During the 18th century, First Presbyterian Church had a second burial plot at Fourth and Pine Street in what was then a remote corner of Philadelphia. Part of that land became Third Presbyterian Church, which was erected from 1767 to 1768.

By 1792, the Third Presbyterian Church had purchased most of the land at Fourth and Pine streets, though First Presbyterian Church still owned the western end of the property, which it used as a burial ground. As bodies were being removed from Bank Street, 900 that did not go to Laurel Hill were reinterred next to Pine Street.

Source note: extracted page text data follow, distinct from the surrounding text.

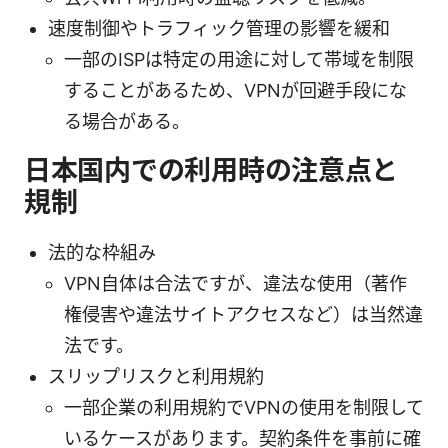
速度制御やトラフィック管理の影響を緩和
一部のISPは特定の用途に対して帯域を制限
することがあるため、VPNが回避手段にな
る場合がある。
日本国内での利用時の注意点と
規制
法的な枠組み
VPN自体は合法ですが、違法な使用（著作
権侵害や違法サイトアクセスなど）は当然違
法です。
スリップリスクと利用規約
一部企業の利用規約でVPNの使用を制限して
いるケースがあります。契約条件を事前に確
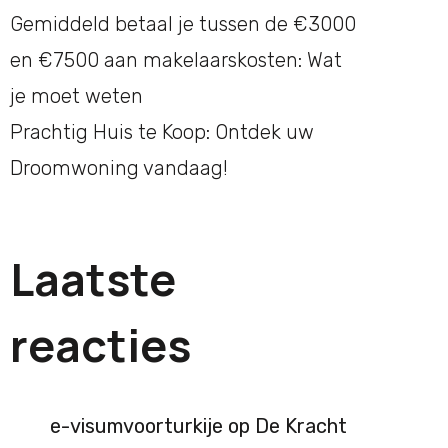
Gemiddeld betaal je tussen de €3000
en €7500 aan makelaarskosten: Wat
je moet weten
Prachtig Huis te Koop: Ontdek uw
Droomwoning vandaag!
Laatste
reacties
e-visumvoorturkije
op
De Kracht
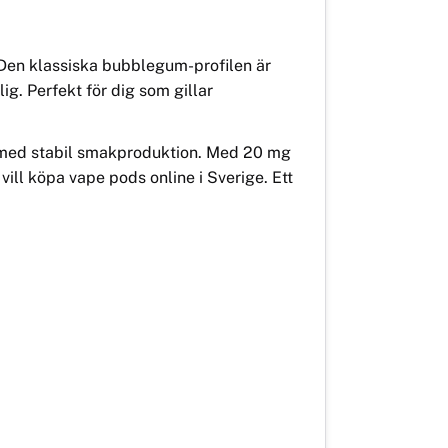
Den klassiska bubblegum-profilen är
ig. Perfekt för dig som gillar
 med stabil smakproduktion. Med 20 mg
 vill köpa vape pods online i Sverige. Ett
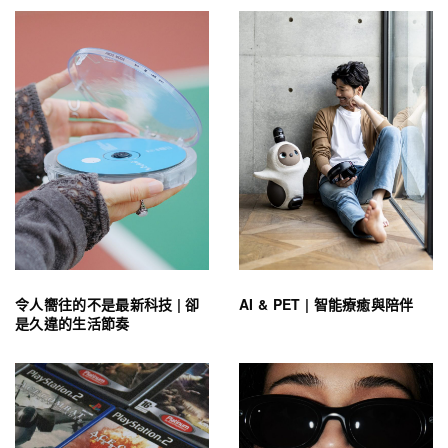
令人嚮往的不是最新科技 | 卻
AI & PET | 智能療癒與陪伴
是久違的生活節奏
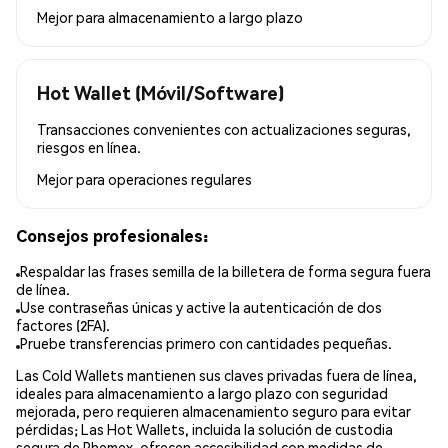
Mejor para
almacenamiento a largo plazo
Hot Wallet (Móvil/Software)
Transacciones convenientes con actualizaciones seguras,
riesgos en línea.
Mejor para
operaciones regulares
Consejos profesionales:
Respaldar las frases semilla de la billetera de forma segura fuera
de línea.
Use contraseñas únicas y active la autenticación de dos
factores (2FA).
Pruebe transferencias primero con cantidades pequeñas.
Las Cold Wallets mantienen sus claves privadas fuera de línea,
ideales para almacenamiento a largo plazo con seguridad
mejorada, pero requieren almacenamiento seguro para evitar
pérdidas; Las Hot Wallets, incluida la solución de custodia
segura de Phemex, ofrecen accesibilidad con medidas de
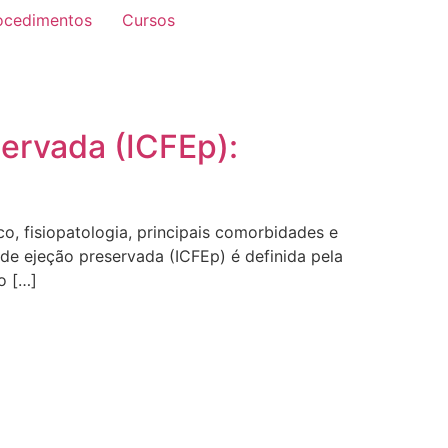
ocedimentos
Cursos
servada (ICFEp):
co, fisiopatologia, principais comorbidades e
de ejeção preservada (ICFEp) é definida pela
o […]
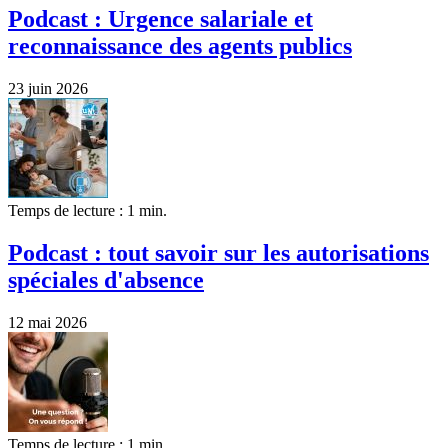
Podcast : Urgence salariale et
reconnaissance des agents publics
23 juin 2026
Temps de lecture : 1 min.
Podcast : tout savoir sur les autorisations
spéciales d'absence
12 mai 2026
Temps de lecture : 1 min.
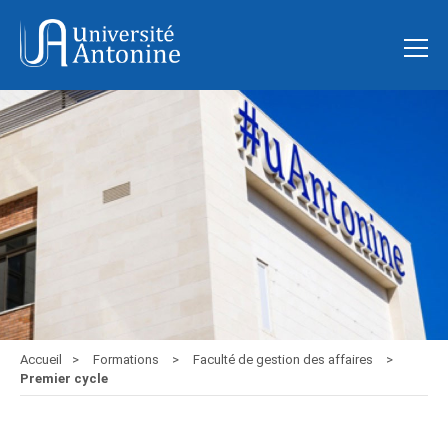
Accueil
Formations
Faculté de gestion des affaires
Premier cycle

The Pine Street cemetery, today adjacent to Old Pine Street Presbyterian Church, also served another useful purpose. Families that opted to have their ancestors reinterred at Laurel Hill Cemetery were not allowed to bring headstones, some of which dated from the eighteenth century, including one inscribed with the date 1745.

“That bothered some of the descendants,” said Ronn Shaffer, director of the Old Pine Conservancy, “so they removed family headstones, brought them over to Pine Street, and leaned them against the south and west walls.”

In the 1840s, the burial ground on Pine Street was enclosed with a brick wall that the Third Presbyterian Church had built to replace a wooden fence local residents pilfered for firewood. To the south of the brick wall ran a small alley called Terror Street, which was eventually renamed Addison Street. Today, Addison Street runs intermittently west to east.

The plot owned by the First Presbyterian Church, which included 43 tombstones from the Bank Street burial ground, was eventually sold to the Third Presbyterian Church. In the early 1960s, when the Presbyterian Historical Society started looking for a new home, it purchased an abandoned lot behind the Third Presbyterian Church as the site of its new headquarters.

During construction, the old south wall of the church cemetery was torn down and Addison Street became the rear of the Society’s new headquarters. To preserve the old tombstones, the architects decided to embed thirty of them — some more than 200 years old — in the northern wall of the new building.

If you visit Bank Street today, between Market and Chestnut streets, you will find a small urban alleyway filled with apartment buildings, offices, and a nightclub. It’s hard to believe that this was once a green burial space for the city’s first Presbyterians.

Luckily, part of that past is preserved in the walls of the Presbyterian Historical Society.

David Koch is described by the Presbyterian Historical Society as “a professional archivist and amateur sleuth.”